Surface properties of membrane systems. Transport of staphylococcal δ-toxin from aqueous to membrane phase

Abstract

Hemolytic δ-toxin from Staphylococcus aureus was soluble in either water, methanol or chloroform/methanol (2 : 1, v/v). The toxin spread readily from distilled water into films with pressures (π) of 10 dynes/cm on water and 30 dynes/cm on 6 M urea; from chloroform/methanol it produced 40 dynes/cm pressure on distilled water. The toxin adsorbed barely from water (π= 1 dyne/cm) but it did rapidly from 6 M urea (π= 35 dynes/cm). The protein films had unusually high surface potentials, which increased with the film pressure and decreased with increasing both pH and urea concentration in the aqueous phase. The fluorescence of 1-aniline 8-naphthalene sulfonate with δ-toxin was much greater than that with RNAase and dipalmitoyl phosphatidylcholine itself, indicating probably a marked lipid-binding character of the toxin. By circular dichroism the α-helix content of δ-toxin was 42% in water, 45% in methanol, 24% in 6 M urea. Infrared spectroscopy showed predominant a-helix in both ²H₂O and deuterated chloroform/methanol as well as in films spread from either solvent on ²H₂O. In spreading from 6 M [²H]urea, in which the major infrared absorption was that of [²H]urea with peaks at 1600 and 1480 cm^-1, and δ-toxin film showed prevalently non-a-helix structures with major peak intensities at 1633 cm^-1 > 1680 cm^-1, indicating the appearance of new β-aggregated and β-antiparallel pleated sheet structures in the film.
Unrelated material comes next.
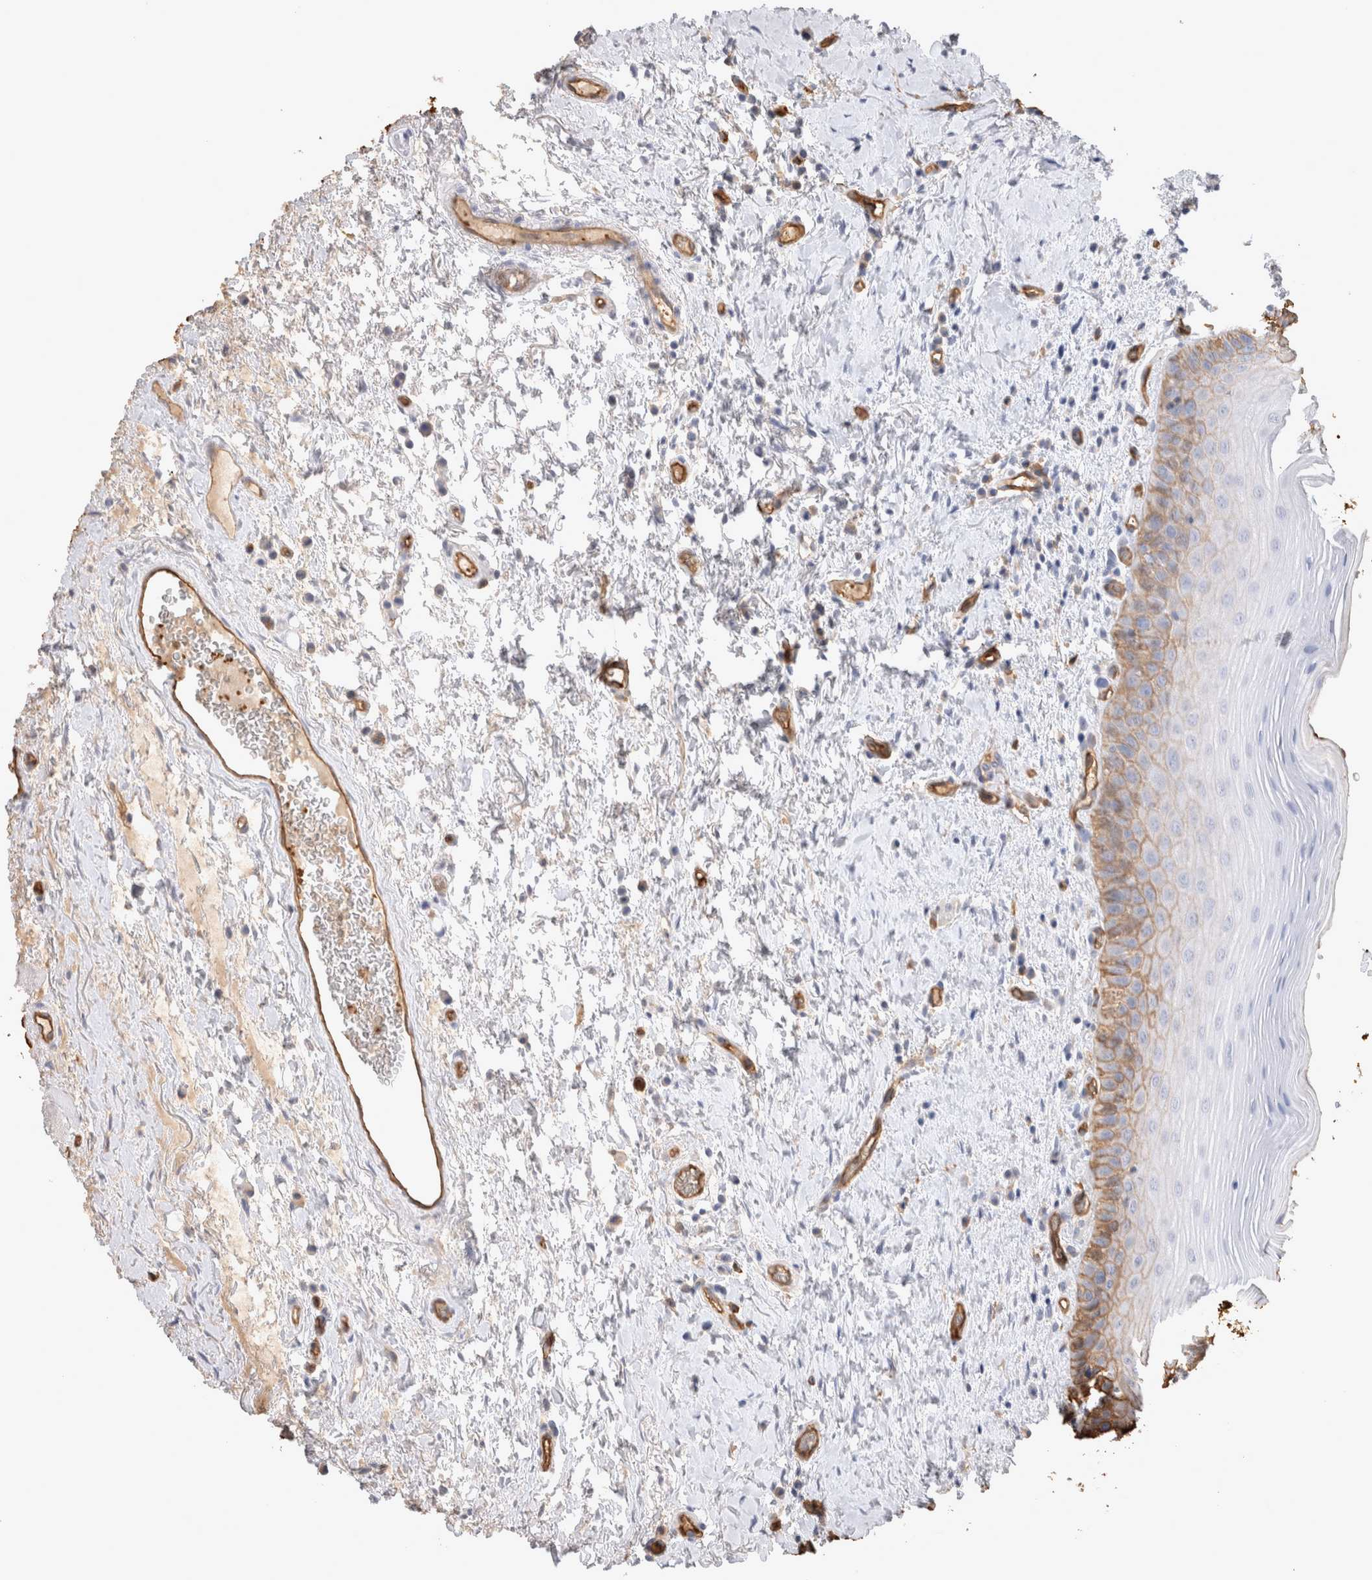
{"staining": {"intensity": "moderate", "quantity": ">75%", "location": "cytoplasmic/membranous"}, "tissue": "oral mucosa", "cell_type": "Squamous epithelial cells", "image_type": "normal", "snomed": [{"axis": "morphology", "description": "Normal tissue, NOS"}, {"axis": "topography", "description": "Oral tissue"}], "caption": "Immunohistochemical staining of normal oral mucosa reveals >75% levels of moderate cytoplasmic/membranous protein positivity in approximately >75% of squamous epithelial cells.", "gene": "IL17RC", "patient": {"sex": "male", "age": 82}}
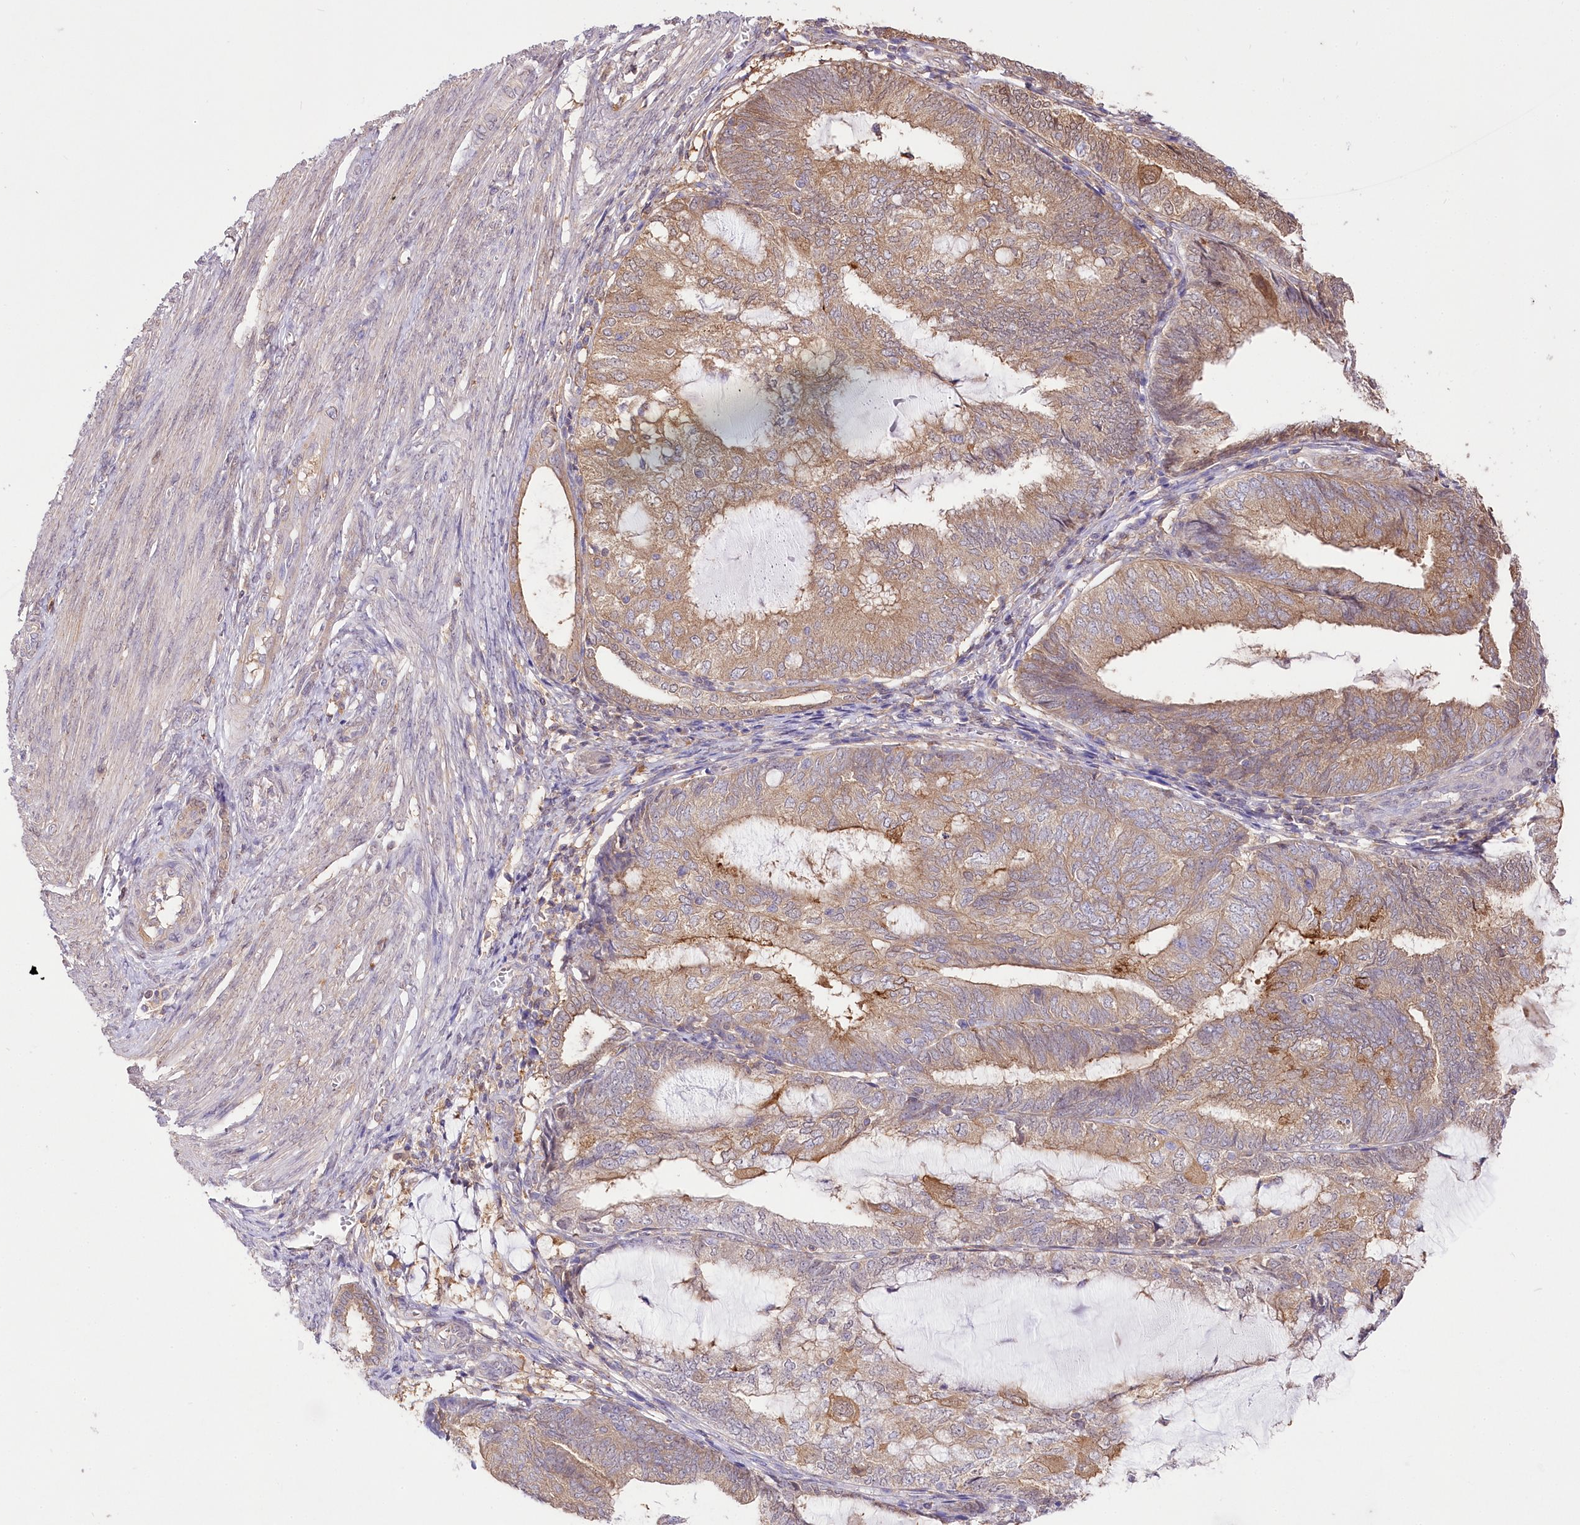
{"staining": {"intensity": "moderate", "quantity": "25%-75%", "location": "cytoplasmic/membranous"}, "tissue": "endometrial cancer", "cell_type": "Tumor cells", "image_type": "cancer", "snomed": [{"axis": "morphology", "description": "Adenocarcinoma, NOS"}, {"axis": "topography", "description": "Endometrium"}], "caption": "The immunohistochemical stain shows moderate cytoplasmic/membranous positivity in tumor cells of adenocarcinoma (endometrial) tissue.", "gene": "UGP2", "patient": {"sex": "female", "age": 81}}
The data prove that (1) high pressure protein films can consist of α-helix as well as non-α-helix structures and, differently from another cytolytic protein, melittin, δ-toxin does not resume the α-helix conformation in going into the film phase from the extended chain in 6 M urea; (2) conformational changes are important in the transport of proteins from aqueous to lipid or membrane phase; (3) δ-toxin is by far more versatile in structural dynamics and more surface active than α-toxin.